Please print every line of text in the data below character for character, leaving the pictures out of your answer.

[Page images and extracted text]
Start of Block
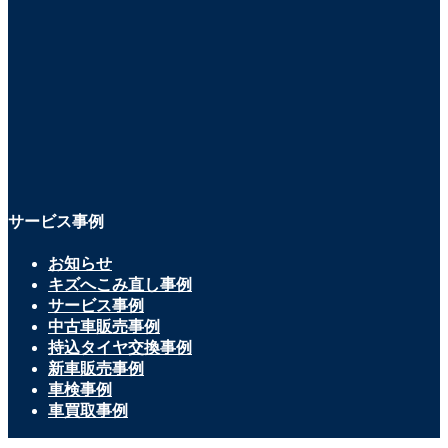
サービス事例
お知らせ
キズへこみ直し事例
サービス事例
中古車販売事例
持込タイヤ交換事例
新車販売事例
車検事例
車買取事例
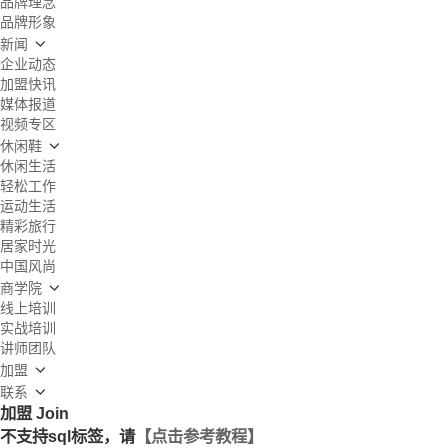
品牌理念
品牌形象
新闻
企业动态
加盟快讯
媒体报道
视频专区
休闲鞋
休闲生活
轻松工作
运动生活
精彩旅行
居家时光
中国风尚
商学院
线上培训
实战培训
讲师团队
加盟
联系
加盟
Join
不支持sql标签，请
【点击参考教程】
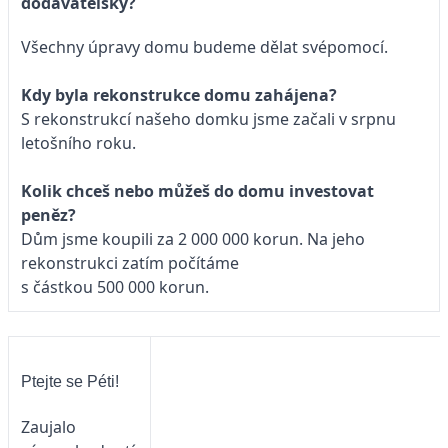
dodavatelsky?
Všechny úpravy domu budeme dělat svépomocí.
Kdy byla rekonstrukce domu zahájena?
S rekonstrukcí našeho domku jsme začali v srpnu
letošního roku.
Kolik chceš nebo můžeš do domu investovat
peněz?
Dům jsme koupili za 2 000 000 korun. Na jeho
rekonstrukci zatím počítáme
s částkou 500 000 korun.
Ptejte se Péti!
Zaujalo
End of Block
§ **Solution to the exercise**
サービス事例
お知らせ
キズへこみ直し事例
サービス事例
中古車販売事例
持込タイヤ交換事例
新車販売事例
車検事例
車買取事例
品牌理念
品牌形象
新闻
企业动态
加盟快讯
媒体报道
视频专区
休闲鞋
休闲生活
轻松工作
运动生活
精彩旅行
居家时光
中国风尚
商学院
线上培训
实战培训
讲师团队
加盟
联系
加盟
Join
不支持sql标签，请
【点击参考教程】
dodavatelsky?
Všechny úpravy domu budeme dělat svépomocí.
Kdy byla rekonstrukce domu zahájena?
S rekonstrukcí našeho domku jsme začali v srpnu
letošního roku.
Kolik chceš nebo můžeš do domu investovat
peněz?
Dům jsme koupili za 2 000 000 korun. Na jeho
rekonstrukci zatím počítáme
s částkou 500 000 korun.
Ptejte se Péti!
Zaujalo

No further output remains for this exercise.